▶ _TEXTAUSZUG_
--------------------------------------------------

Alfred erzählt weiter: „Ich wurde zum Verhör geführt. In aller Frühe hatte ich hastig wässrigen Zichorienkaffee und etwas Brot hinuntergeschlungen. Dünn war ich in den letzten Wochen geworden. Ein Wachsoldat hatte mich in das Verhörzimmer geführt. Dort wartete ein Offizier mit einer Dolmetscherin. Der Offizier rauchte, der Schreibtisch vor ihm war mit Papieren übersät. Die Dolmetscherin hatte die dunklen Haare streng nach hinten gebunden, eine kleine runde Nickelbrille verlieh ihr einen strengen Blick. Der Offizier raunte ihr gelangweilt die immer gleichen Fragen zu, während er mit dem Stuhl wippte, dass die Orden an der Uniformjacke, die über der Lehne hing, wie Glöckchen klimperten. Mit starkem Akzent gab sie die Fragen an mich weiter: ‚Warum bist du kein Soldat?‘ – ‚Ich wurde ausgemustert, bin herzkrank‘, log ich geistesgegenwärtig.


Die Frau übersetzte, und ein Lächeln huschte über das Gesicht des Offiziers. ‚Warst du in der Partei (7)? Wer aus eurem Ort war in der Partei?‘ Ich antwortete: ‚Nach der Schule ging ich in die Lehre nach Königsberg, hatte keine Ahnung von der Partei. Ich weiß auch nicht, wer bei uns im Dorf Parteigenosse war. Hitlerjugend, ja sicher, in der Hitlerjugend (8) war ich. So automatisch, wie ich zur Schule gehen musste, kam ich auch in die Hitlerjugend. Gefragt wurde ich da nicht.‘“

Der Offizier kannte das immer gleiche Ausweichen der Verhörten. Aber offenbar hatte er Gefallen an Alfred gefunden, erkannte in ihm den aufgeweckten Burschen und dachte: „Vielleicht kann man sich den Jungen zunutze machen.“


Alfred versprach, den Russen behilflich zu sein, einen bestimmten Mann ausfindig zu machen. Daraufhin durfte er mit einem Passierschein wieder nach Hause. Er arbeitete weiterhin als Fischer. Doch am selben Tag geriet er ahnungslos in eine russische Razzia.

„Die letzten bisher noch in den Wäldern und auf einsamen Gehöften versteckt gehaltenen Deutschen sollten aufgetrieben werden. Ich fand mich mit anderen auf einem russischen Militärlaster wieder, darunter waren auch Bekannte. Sie hatten sich seit Januar versteckt – nun waren sie in ernsten Schwierigkeiten, denn die Russen werteten das als offenen Widerstand. Den Frauen waren die zahlreichen Gräuel der letzten Wochen schlimm in Erinnerung geblieben.

--------------------------------------------------

▶ _GEGEBENES MATERIAL_

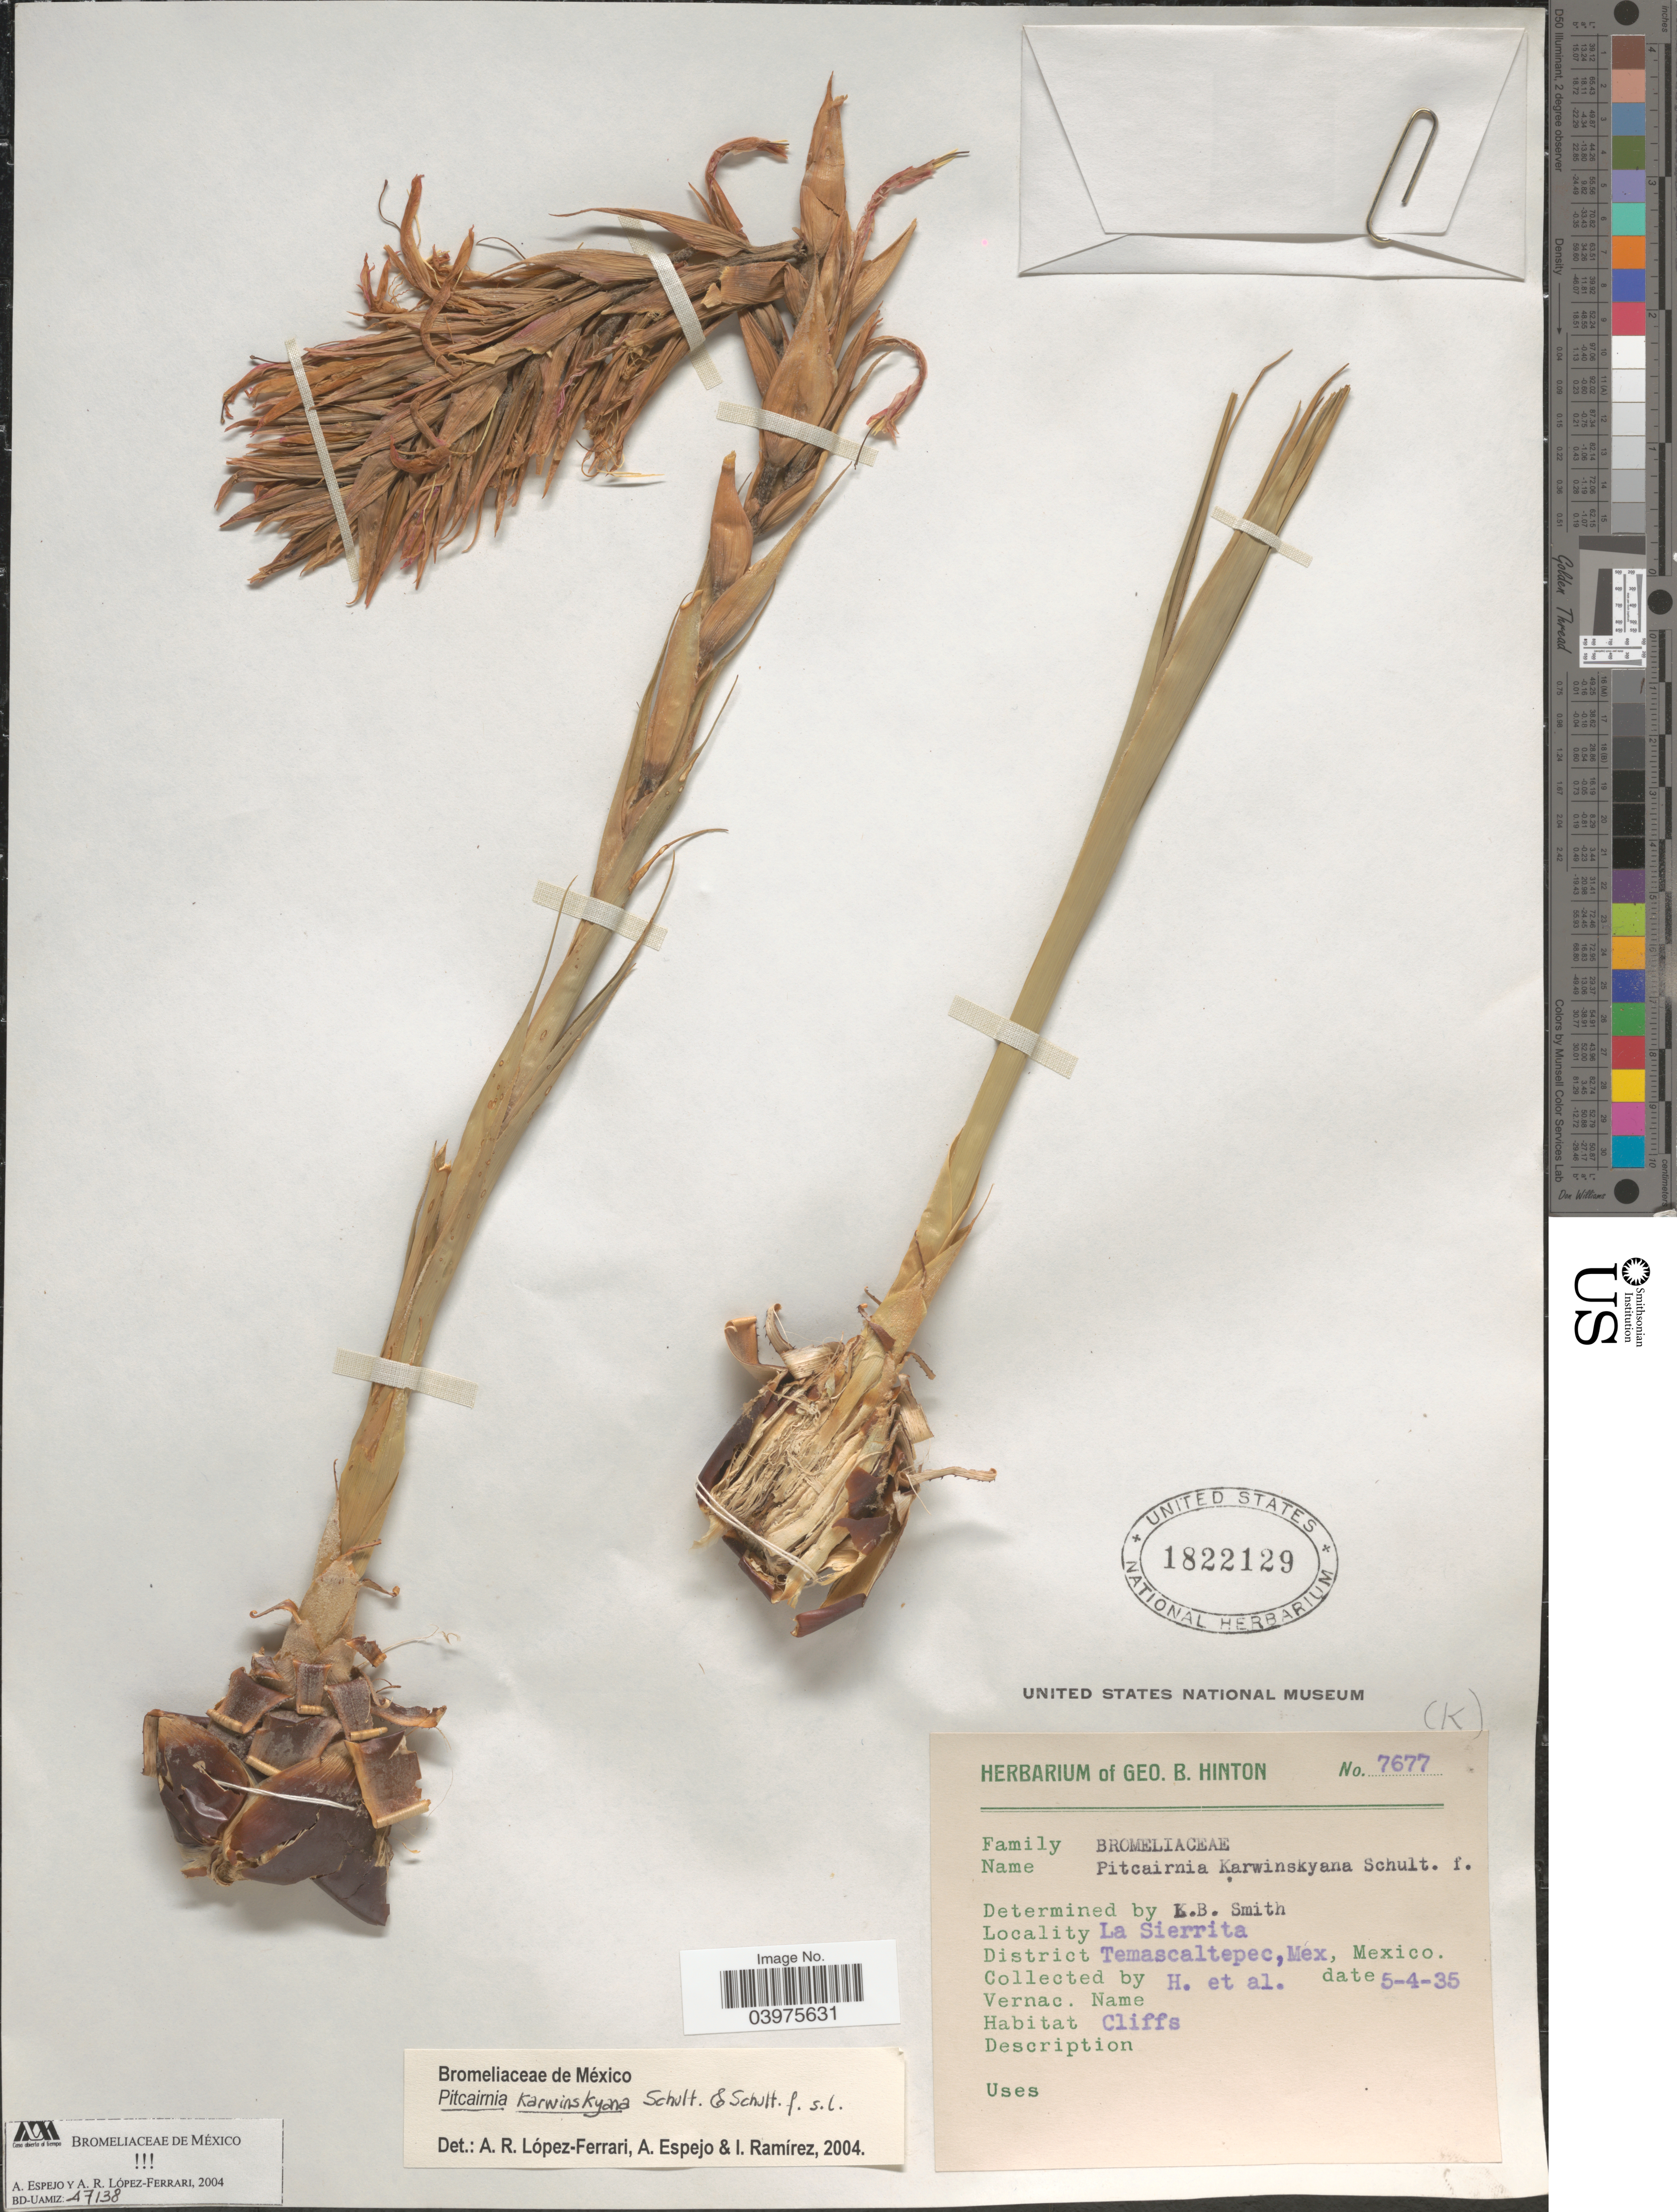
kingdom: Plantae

--------------------------------------------------

▶ _ZIEL_
Führe den Bericht über Alfreds Verhör und die Razzia im Anschluss an seinen letzten Satz weiter. Die Auflistung stammt aus einer anderen Quelle.

▶ _ANTWORT_
Keiner rechnete mit dem, was folgte

Eine Frau hatte ihrer Tochter geraten, sich im See zu ertränken. Diese sprang während der langsamen Fahrt auf dem schlammigen Weg behände nach hinten von der Ladefläche, landet auf allen Vieren im Dreck. Sie rappelte sich auf und lief stolpernd den Damm hinab.

Zwischen ihr und dem schilfbewachsenen Seeufer lagen noch 200 Meter. Der russische Wachsoldat auf dem Laster konnte seine Gefangenen auf dem Laster nicht allein lassen und der Frau folgen, er musste aber auch alle Gefangenen vollzählig abliefern. Also fingerte er unter weiteren Flüchen seinen Karabiner vom Rücken, lud durch, legte wie auf der Entenjagd an und gab einen Schuss ab. Die Mutter schrie, die anderen duckten sich und hielten die Hände vors Gesicht. Auf den Schuss hin bremste der Fahrer, ein Offizier sprang mit gezogener Pistole aus dem vorneweg fahrenden Jeep. Die Frau lag leblos im Gras.

Der Offizier ging durch das nasse Gras auf den leise zitternden Körper zu. Keiner auf dem Lastwagen rechnete mit dem, was dann folgte: Behutsam nahm der Offizier sie auf den Arm, legte sie auf den Rücksitz des Jeeps und brachte sie zurück nach Hause. Dem Schützen rief er noch einen wirschen Befehl zu, woraufhin der wieder auf den Lastwagen stieg.

Die Gefangenen sahen nur, dass aus dem Mundwinkel der jungen Frau etwas Blut floss, während der Jeep davon holperte. Die Mutter betete wieder und wieder das Vaterunser.

Beim anschließenden Verhör habe ich mich selbstbewusst als Erster gemeldet, erhielt von einem Offizier ein Schreiben und durfte gehen.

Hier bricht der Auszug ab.